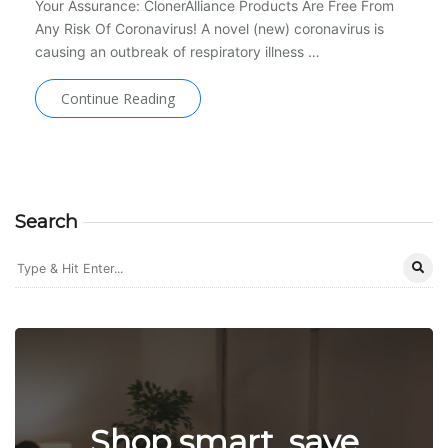
Your Assurance: ClonerAlliance Products Are Free From
Any Risk Of Coronavirus! A novel (new) coronavirus is
causing an outbreak of respiratory illness …
Continue Reading
Search
Shop smart, save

○ ○ ○ ○

Apart from the pictures, set down all the entries above exactly.

Your Assurance: ClonerAlliance Products Are Free From
Any Risk Of Coronavirus! A novel (new) coronavirus is
causing an outbreak of respiratory illness …
Continue Reading
Search
Shop smart, save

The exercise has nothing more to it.